■ Passage
[Start of section]

How to post GitHub releases to LinkedIn
Three honest paths for getting GitHub releases onto LinkedIn: manual, a DIY automation against the LinkedIn API, and a release-native tool. With a realistic DIY sketch and where it breaks.
What this solves
Someone wants to get GitHub releases onto LinkedIn and is trying to decide between doing it manually, building automation, or using a tool.
How S2P helps
Understand the three real paths from a GitHub release to a LinkedIn post, including a realistic DIY sketch, and pick the one that fits your team.
Key takeaways
- There is no simple official GitHub Action for LinkedIn; DIY means handling LinkedIn OAuth yourself.
- Manual posting is fine at low volume but the rewriting cost grows with cadence.
- A DIY automation is buildable but the auth and approval gaps are real engineering.
- A release-native tool removes the OAuth burden and adds drafting plus approval.
Section 1
Three honest paths
Getting a release onto LinkedIn is easy to describe and surprisingly fiddly to automate. The honest answer is that there are three paths, and which one wins depends entirely on your volume and your tolerance for maintaining auth.
The first path is manual: when you cut a release, you open LinkedIn, rewrite the release notes into a human post, and publish. The second is DIY automation: a GitHub Action fires on the release event, calls the LinkedIn API, and posts. The third is a release-native tool that connects GitHub and LinkedIn, drafts the post for you, and routes it for approval. All three are legitimate; they just trade off differently between effort up front and effort per release.
The detail that surprises people is that LinkedIn is the hardest of the major channels to automate yourself. Unlike Discord, there is no simple webhook URL, and unlike some platforms there is no blessed, maintained official GitHub Action that just works. LinkedIn posting goes through their API, which requires an OAuth app, the right permission scopes, and token handling. That is not a reason to avoid automation; it is the reason to be clear-eyed about which path you are signing up for.

[End of section]

■ Data extract
[Start of section]

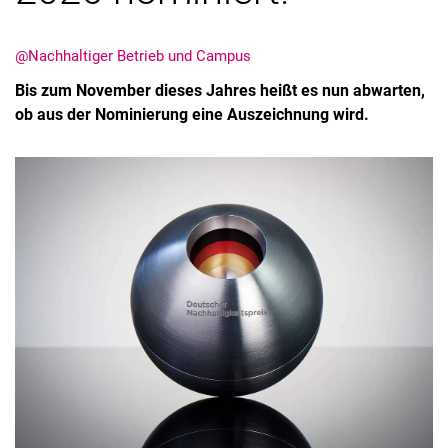
@Nachhaltiger Betrieb und Campus
Bis zum November dieses Jahres heißt es nun abwarten,
ob aus der Nominierung eine Auszeichnung wird.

[End of section]

■ Task prompt
Change "cadence" to "release frequency" in the part of the article on posting GitHub releases to LinkedIn that starts with "How S2P helps" and ends with "grows with cadence.", then write out that whole part. The material is from a different source than the article.

■ Output of the task
How S2P helps
Understand the three real paths from a GitHub release to a LinkedIn post, including a realistic DIY sketch, and pick the one that fits your team.
Key takeaways
- There is no simple official GitHub Action for LinkedIn; DIY means handling LinkedIn OAuth yourself.
- Manual posting is fine at low volume but the rewriting cost grows with release frequency.